Return each line of the records with nothing changed, pictures excepted.
=== Records provided ===
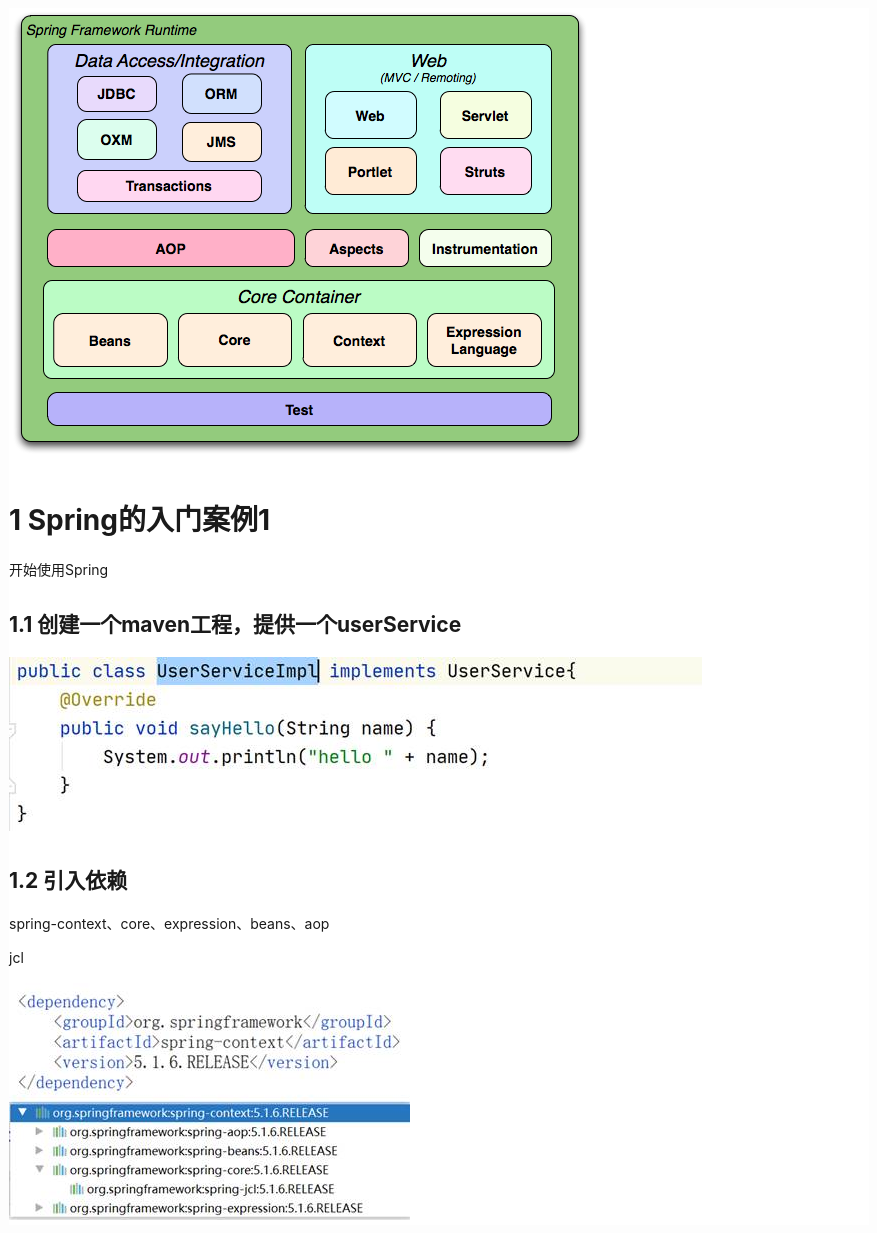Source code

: ![img](1_Spring_IOC.assets/spring-overview.png)

# 1   Spring的入门案例1

开始使用Spring

## 1.1  创建一个maven工程，提供一个userService

![img](1_Spring_IOC.assets/clip_image002.jpg)

## 1.2  引入依赖

spring-context、core、expression、beans、aop

jcl

![img](1_Spring_IOC.assets/clip_image004.jpg)
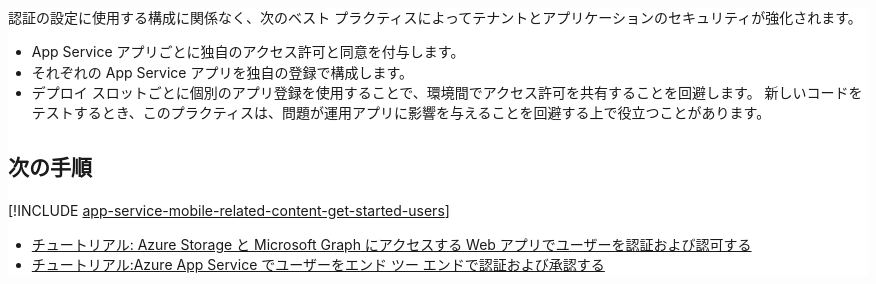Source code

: 認証の設定に使用する構成に関係なく、次のベスト プラクティスによってテナントとアプリケーションのセキュリティが強化されます。

- App Service アプリごとに独自のアクセス許可と同意を付与します。
- それぞれの App Service アプリを独自の登録で構成します。
- デプロイ スロットごとに個別のアプリ登録を使用することで、環境間でアクセス許可を共有することを回避します。 新しいコードをテストするとき、このプラクティスは、問題が運用アプリに影響を与えることを回避する上で役立つことがあります。

## <a name="next-steps"></a><a name="related-content"> </a>次の手順

[!INCLUDE [app-service-mobile-related-content-get-started-users](../../includes/app-service-mobile-related-content-get-started-users.md)]
* [チュートリアル: Azure Storage と Microsoft Graph にアクセスする Web アプリでユーザーを認証および認可する](scenario-secure-app-authentication-app-service.md)
* [チュートリアル:Azure App Service でユーザーをエンド ツー エンドで認証および承認する](tutorial-auth-aad.md)


[Azure Portal]: https://portal.azure.com/
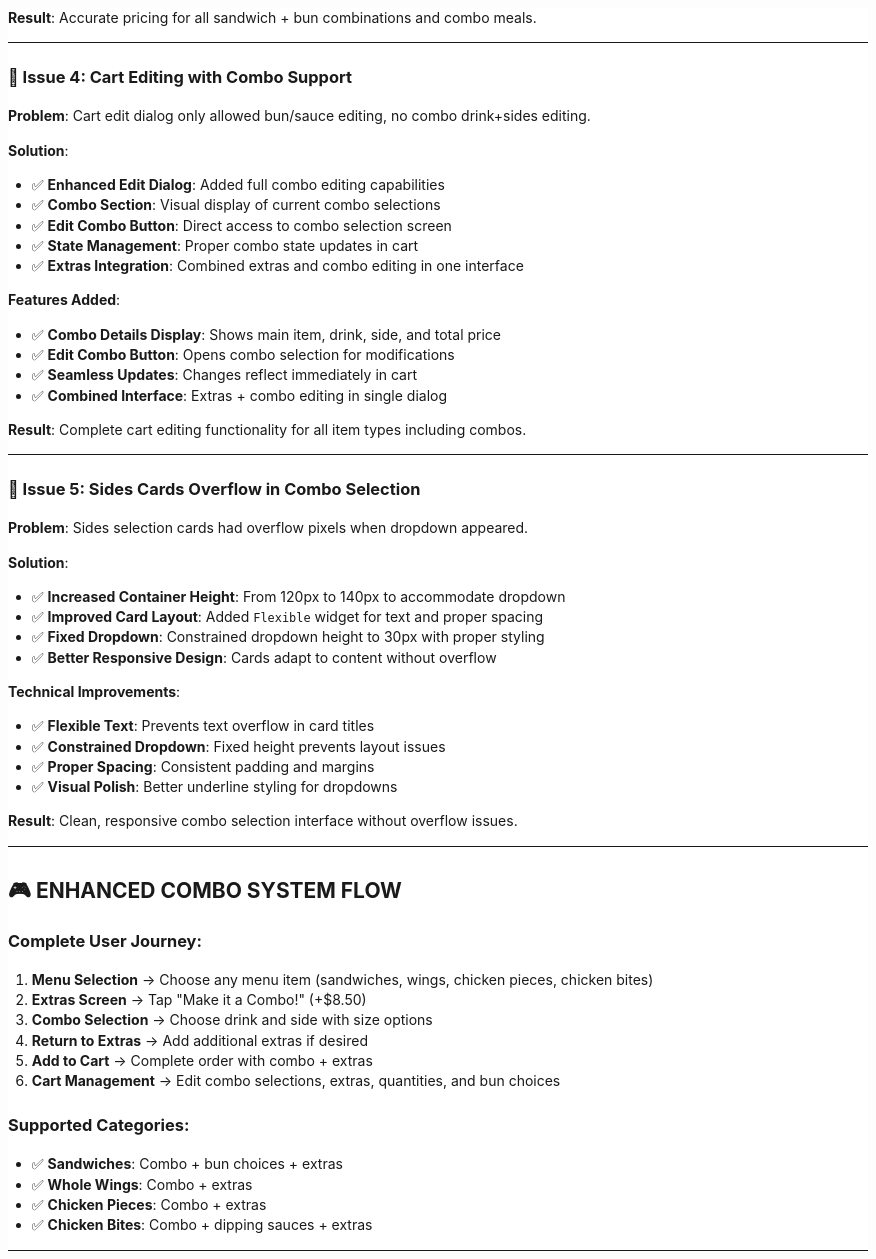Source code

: **Result**: Accurate pricing for all sandwich + bun combinations and combo meals.

---

### **🎯 Issue 4: Cart Editing with Combo Support**
**Problem**: Cart edit dialog only allowed bun/sauce editing, no combo drink+sides editing.

**Solution**:
- ✅ **Enhanced Edit Dialog**: Added full combo editing capabilities
- ✅ **Combo Section**: Visual display of current combo selections
- ✅ **Edit Combo Button**: Direct access to combo selection screen
- ✅ **State Management**: Proper combo state updates in cart
- ✅ **Extras Integration**: Combined extras and combo editing in one interface

**Features Added**:
- ✅ **Combo Details Display**: Shows main item, drink, side, and total price
- ✅ **Edit Combo Button**: Opens combo selection for modifications
- ✅ **Seamless Updates**: Changes reflect immediately in cart
- ✅ **Combined Interface**: Extras + combo editing in single dialog

**Result**: Complete cart editing functionality for all item types including combos.

---

### **🎯 Issue 5: Sides Cards Overflow in Combo Selection**
**Problem**: Sides selection cards had overflow pixels when dropdown appeared.

**Solution**:
- ✅ **Increased Container Height**: From 120px to 140px to accommodate dropdown
- ✅ **Improved Card Layout**: Added `Flexible` widget for text and proper spacing
- ✅ **Fixed Dropdown**: Constrained dropdown height to 30px with proper styling
- ✅ **Better Responsive Design**: Cards adapt to content without overflow

**Technical Improvements**:
- ✅ **Flexible Text**: Prevents text overflow in card titles
- ✅ **Constrained Dropdown**: Fixed height prevents layout issues
- ✅ **Proper Spacing**: Consistent padding and margins
- ✅ **Visual Polish**: Better underline styling for dropdowns

**Result**: Clean, responsive combo selection interface without overflow issues.

---

## 🎮 **ENHANCED COMBO SYSTEM FLOW**

### **Complete User Journey**:
1. **Menu Selection** → Choose any menu item (sandwiches, wings, chicken pieces, chicken bites)
2. **Extras Screen** → Tap "Make it a Combo!" (+$8.50)
3. **Combo Selection** → Choose drink and side with size options
4. **Return to Extras** → Add additional extras if desired
5. **Add to Cart** → Complete order with combo + extras
6. **Cart Management** → Edit combo selections, extras, quantities, and bun choices

### **Supported Categories**:
- ✅ **Sandwiches**: Combo + bun choices + extras
- ✅ **Whole Wings**: Combo + extras
- ✅ **Chicken Pieces**: Combo + extras  
- ✅ **Chicken Bites**: Combo + dipping sauces + extras

---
===
#### Answer to this exercise
Source code

: ![img](1_Spring_IOC.assets/spring-overview.png)

# 1   Spring的入门案例1

开始使用Spring

## 1.1  创建一个maven工程，提供一个userService

![img](1_Spring_IOC.assets/clip_image002.jpg)

## 1.2  引入依赖

spring-context、core、expression、beans、aop

jcl

![img](1_Spring_IOC.assets/clip_image004.jpg)
Source code

: 認証の設定に使用する構成に関係なく、次のベスト プラクティスによってテナントとアプリケーションのセキュリティが強化されます。

- App Service アプリごとに独自のアクセス許可と同意を付与します。
- それぞれの App Service アプリを独自の登録で構成します。
- デプロイ スロットごとに個別のアプリ登録を使用することで、環境間でアクセス許可を共有することを回避します。 新しいコードをテストするとき、このプラクティスは、問題が運用アプリに影響を与えることを回避する上で役立つことがあります。

## <a name="next-steps"></a><a name="related-content"> </a>次の手順

[!INCLUDE [app-service-mobile-related-content-get-started-users](../../includes/app-service-mobile-related-content-get-started-users.md)]
* [チュートリアル: Azure Storage と Microsoft Graph にアクセスする Web アプリでユーザーを認証および認可する](scenario-secure-app-authentication-app-service.md)
* [チュートリアル:Azure App Service でユーザーをエンド ツー エンドで認証および承認する](tutorial-auth-aad.md)


[Azure Portal]: https://portal.azure.com/
Source code

: **Result**: Accurate pricing for all sandwich + bun combinations and combo meals.

---

### **🎯 Issue 4: Cart Editing with Combo Support**
**Problem**: Cart edit dialog only allowed bun/sauce editing, no combo drink+sides editing.

**Solution**:
- ✅ **Enhanced Edit Dialog**: Added full combo editing capabilities
- ✅ **Combo Section**: Visual display of current combo selections
- ✅ **Edit Combo Button**: Direct access to combo selection screen
- ✅ **State Management**: Proper combo state updates in cart
- ✅ **Extras Integration**: Combined extras and combo editing in one interface

**Features Added**:
- ✅ **Combo Details Display**: Shows main item, drink, side, and total price
- ✅ **Edit Combo Button**: Opens combo selection for modifications
- ✅ **Seamless Updates**: Changes reflect immediately in cart
- ✅ **Combined Interface**: Extras + combo editing in single dialog

**Result**: Complete cart editing functionality for all item types including combos.

---

### **🎯 Issue 5: Sides Cards Overflow in Combo Selection**
**Problem**: Sides selection cards had overflow pixels when dropdown appeared.

**Solution**:
- ✅ **Increased Container Height**: From 120px to 140px to accommodate dropdown
- ✅ **Improved Card Layout**: Added `Flexible` widget for text and proper spacing
- ✅ **Fixed Dropdown**: Constrained dropdown height to 30px with proper styling
- ✅ **Better Responsive Design**: Cards adapt to content without overflow

**Technical Improvements**:
- ✅ **Flexible Text**: Prevents text overflow in card titles
- ✅ **Constrained Dropdown**: Fixed height prevents layout issues
- ✅ **Proper Spacing**: Consistent padding and margins
- ✅ **Visual Polish**: Better underline styling for dropdowns

**Result**: Clean, responsive combo selection interface without overflow issues.

---

## 🎮 **ENHANCED COMBO SYSTEM FLOW**

### **Complete User Journey**:
1. **Menu Selection** → Choose any menu item (sandwiches, wings, chicken pieces, chicken bites)
2. **Extras Screen** → Tap "Make it a Combo!" (+$8.50)
3. **Combo Selection** → Choose drink and side with size options
4. **Return to Extras** → Add additional extras if desired
5. **Add to Cart** → Complete order with combo + extras
6. **Cart Management** → Edit combo selections, extras, quantities, and bun choices

### **Supported Categories**:
- ✅ **Sandwiches**: Combo + bun choices + extras
- ✅ **Whole Wings**: Combo + extras
- ✅ **Chicken Pieces**: Combo + extras  
- ✅ **Chicken Bites**: Combo + dipping sauces + extras

---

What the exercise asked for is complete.